* **Problem details**
The answer is to be an exact copy of the lines below running from the line with "Watches with two" down to the line with "exclusively analogue time", both ends included, and nothing more.

* **Data for this exercise**
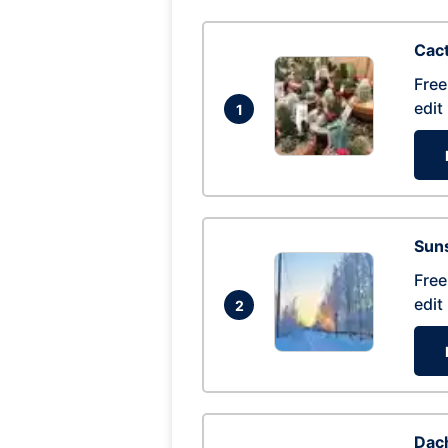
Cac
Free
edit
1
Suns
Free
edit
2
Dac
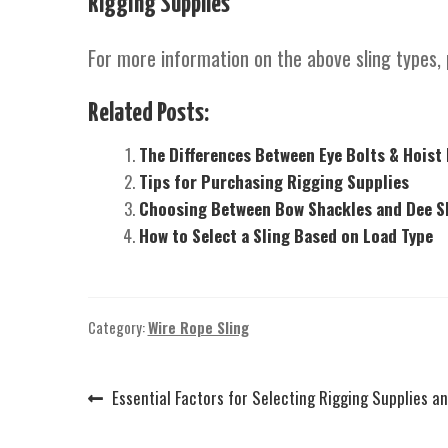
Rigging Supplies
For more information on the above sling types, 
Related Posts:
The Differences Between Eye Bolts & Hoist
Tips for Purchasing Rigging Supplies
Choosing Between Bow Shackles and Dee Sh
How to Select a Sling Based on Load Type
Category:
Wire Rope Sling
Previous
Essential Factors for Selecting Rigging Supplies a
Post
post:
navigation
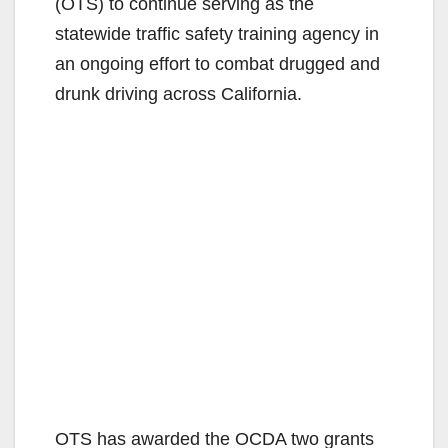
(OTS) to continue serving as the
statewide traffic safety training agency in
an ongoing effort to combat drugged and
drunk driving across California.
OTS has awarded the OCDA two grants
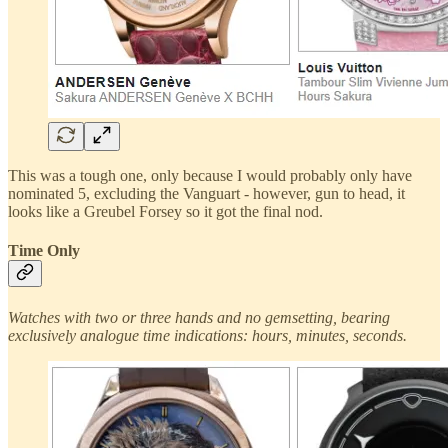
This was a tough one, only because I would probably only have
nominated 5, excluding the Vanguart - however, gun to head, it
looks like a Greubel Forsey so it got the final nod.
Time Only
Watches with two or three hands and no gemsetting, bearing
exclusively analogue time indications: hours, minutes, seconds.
...
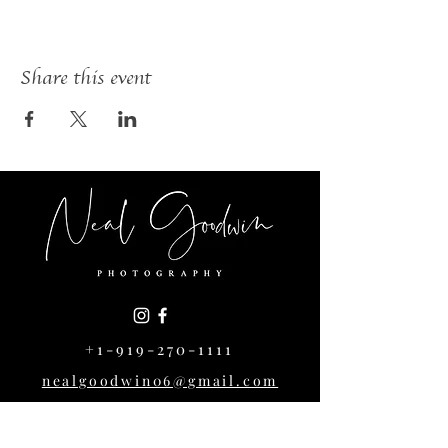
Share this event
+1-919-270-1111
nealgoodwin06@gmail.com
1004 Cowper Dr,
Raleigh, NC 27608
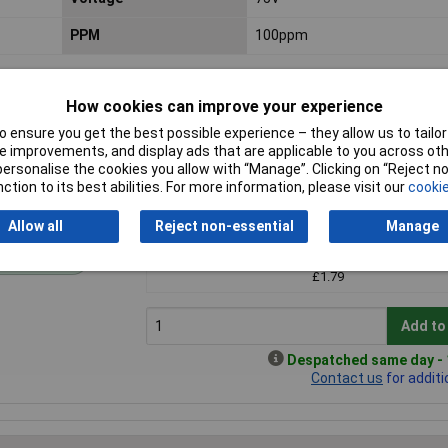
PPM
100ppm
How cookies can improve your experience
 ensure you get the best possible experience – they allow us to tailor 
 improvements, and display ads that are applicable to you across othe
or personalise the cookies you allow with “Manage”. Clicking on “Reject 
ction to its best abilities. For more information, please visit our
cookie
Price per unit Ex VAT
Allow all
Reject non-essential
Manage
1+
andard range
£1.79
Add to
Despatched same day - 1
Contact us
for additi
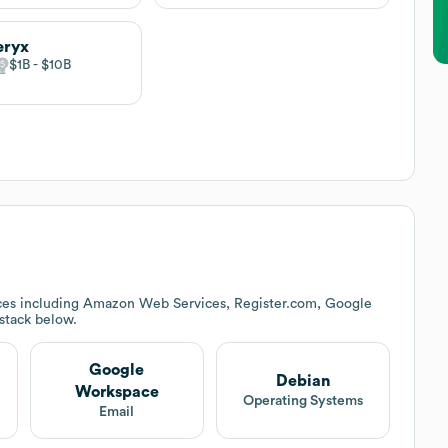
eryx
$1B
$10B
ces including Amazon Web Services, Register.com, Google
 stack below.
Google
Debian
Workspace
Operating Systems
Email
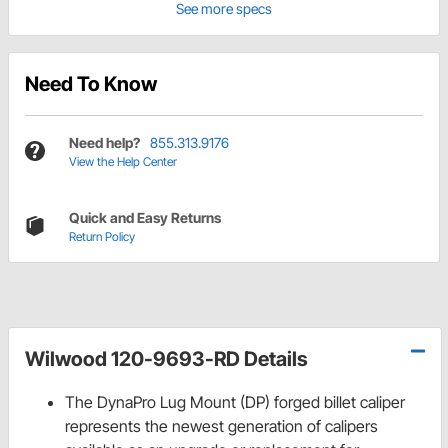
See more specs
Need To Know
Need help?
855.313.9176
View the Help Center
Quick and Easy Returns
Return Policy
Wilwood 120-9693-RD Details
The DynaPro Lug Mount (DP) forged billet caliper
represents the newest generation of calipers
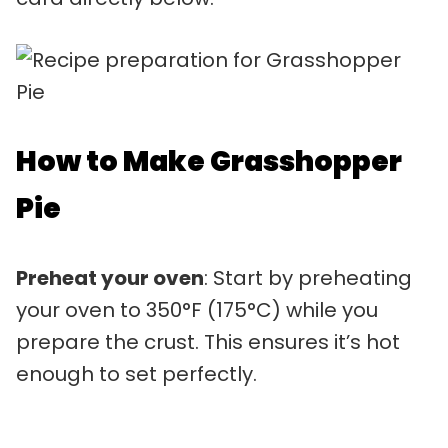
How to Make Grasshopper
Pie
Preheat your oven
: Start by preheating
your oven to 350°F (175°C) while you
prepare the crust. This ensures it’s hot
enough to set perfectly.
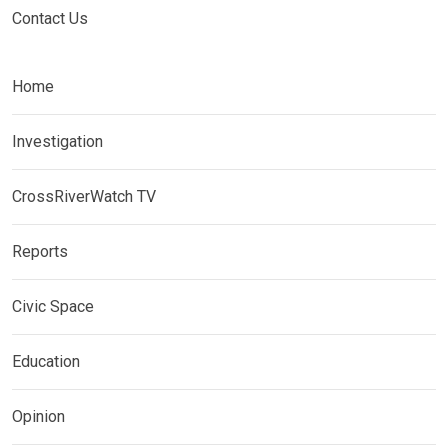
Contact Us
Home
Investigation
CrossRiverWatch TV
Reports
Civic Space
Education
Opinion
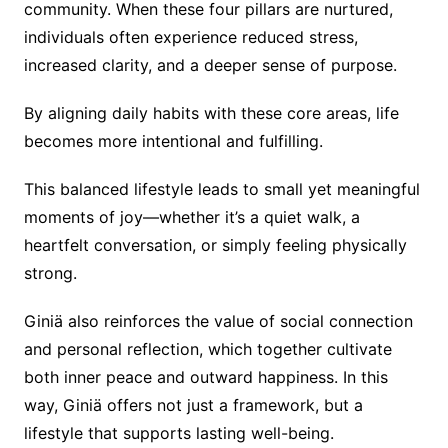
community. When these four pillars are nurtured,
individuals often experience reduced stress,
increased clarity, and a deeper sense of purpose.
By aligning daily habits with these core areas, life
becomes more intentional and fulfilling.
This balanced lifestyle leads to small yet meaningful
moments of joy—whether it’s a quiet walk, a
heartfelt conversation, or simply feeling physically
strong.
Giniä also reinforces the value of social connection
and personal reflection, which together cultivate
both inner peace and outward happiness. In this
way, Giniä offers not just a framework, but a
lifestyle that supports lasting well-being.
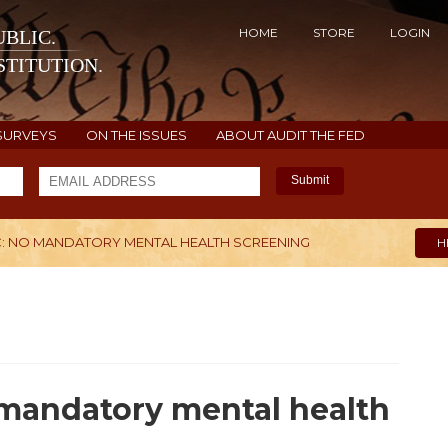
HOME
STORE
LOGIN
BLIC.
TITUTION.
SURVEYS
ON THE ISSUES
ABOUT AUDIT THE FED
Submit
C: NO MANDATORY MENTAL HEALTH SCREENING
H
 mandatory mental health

* **Task result**
Watches with two or three hands and no gemsetting, bearing
exclusively analogue time indications: hours, minutes, seconds.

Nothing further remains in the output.